### DATA EXCERPTS:
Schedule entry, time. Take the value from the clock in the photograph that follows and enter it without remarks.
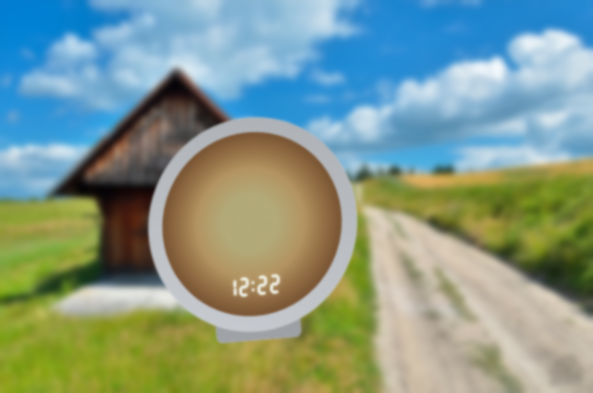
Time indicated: 12:22
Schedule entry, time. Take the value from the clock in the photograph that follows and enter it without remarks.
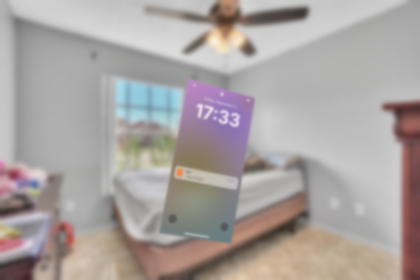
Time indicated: 17:33
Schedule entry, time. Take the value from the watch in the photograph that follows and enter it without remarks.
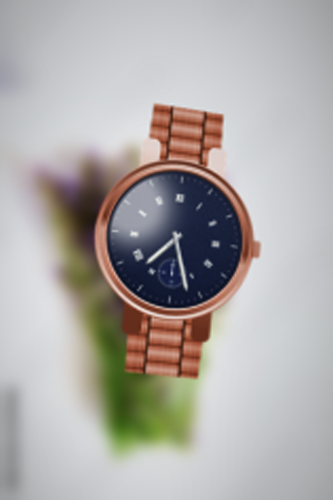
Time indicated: 7:27
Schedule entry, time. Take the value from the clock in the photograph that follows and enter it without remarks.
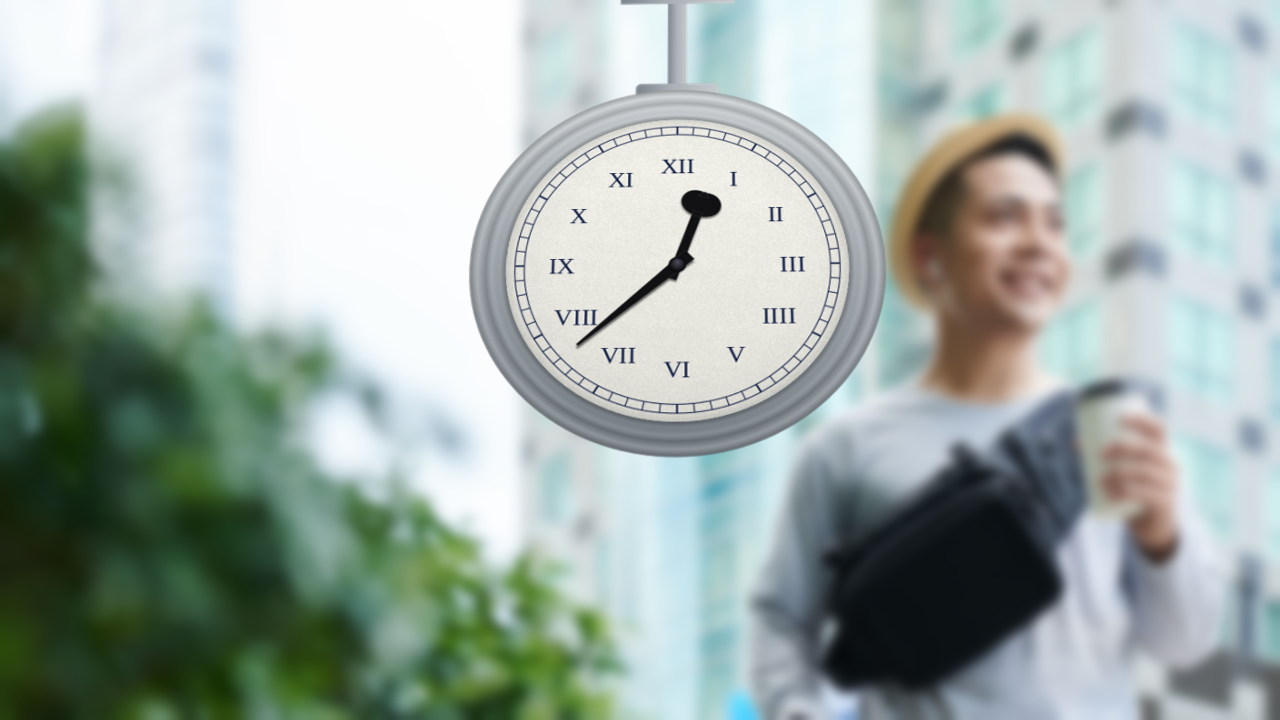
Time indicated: 12:38
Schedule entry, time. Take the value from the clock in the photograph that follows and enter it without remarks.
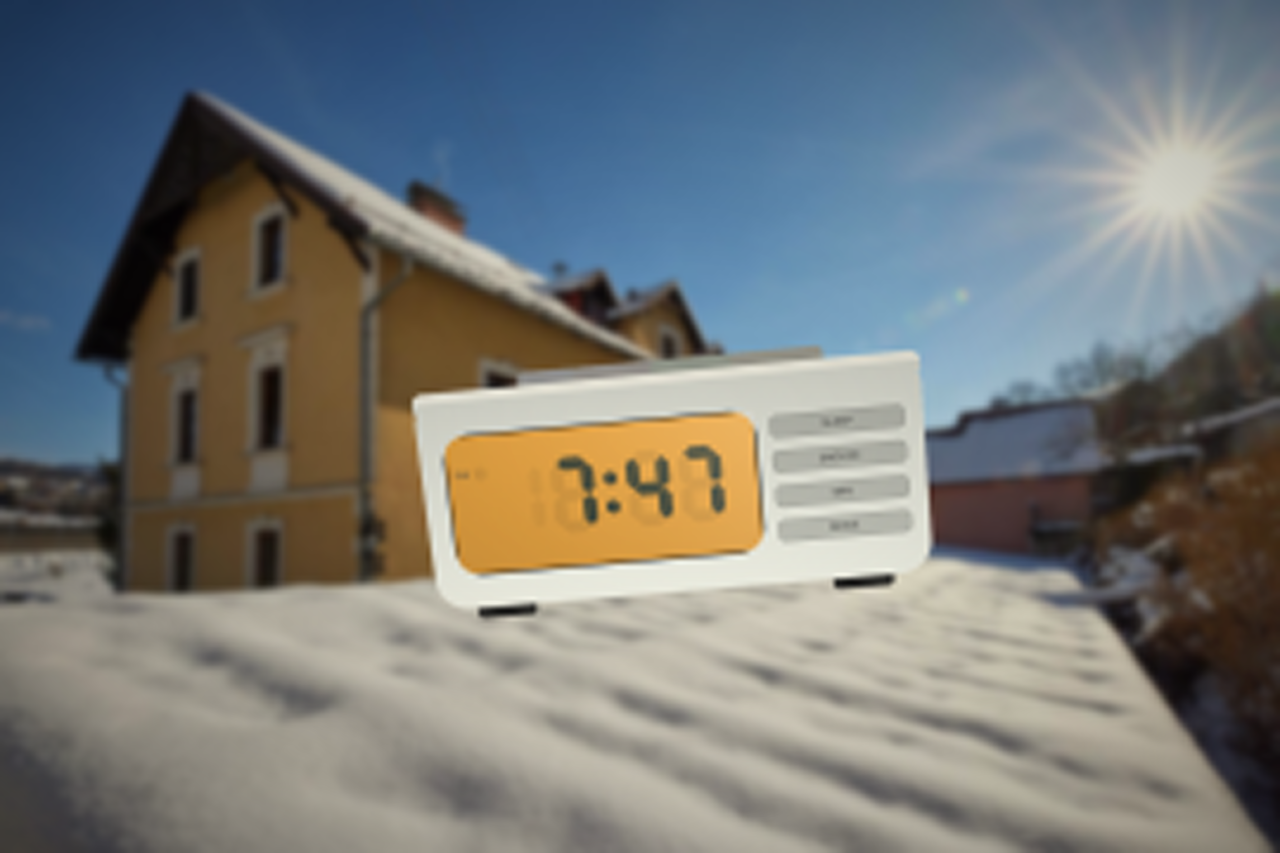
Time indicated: 7:47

### TASK TO CARRY OUT:
Render every line of the rows above as a numbered list, omitting blank lines and leaving the pictures out.

### RESULT OF THE EXERCISE:
1. Schedule entry, time. Take the value from the clock in the photograph that follows and enter it without remarks.
2. Time indicated: 12:22
3. Schedule entry, time. Take the value from the clock in the photograph that follows and enter it without remarks.
4. Time indicated: 17:33
5. Schedule entry, time. Take the value from the watch in the photograph that follows and enter it without remarks.
6. Time indicated: 7:27
7. Schedule entry, time. Take the value from the clock in the photograph that follows and enter it without remarks.
8. Time indicated: 12:38
9. Schedule entry, time. Take the value from the clock in the photograph that follows and enter it without remarks.
10. Time indicated: 7:47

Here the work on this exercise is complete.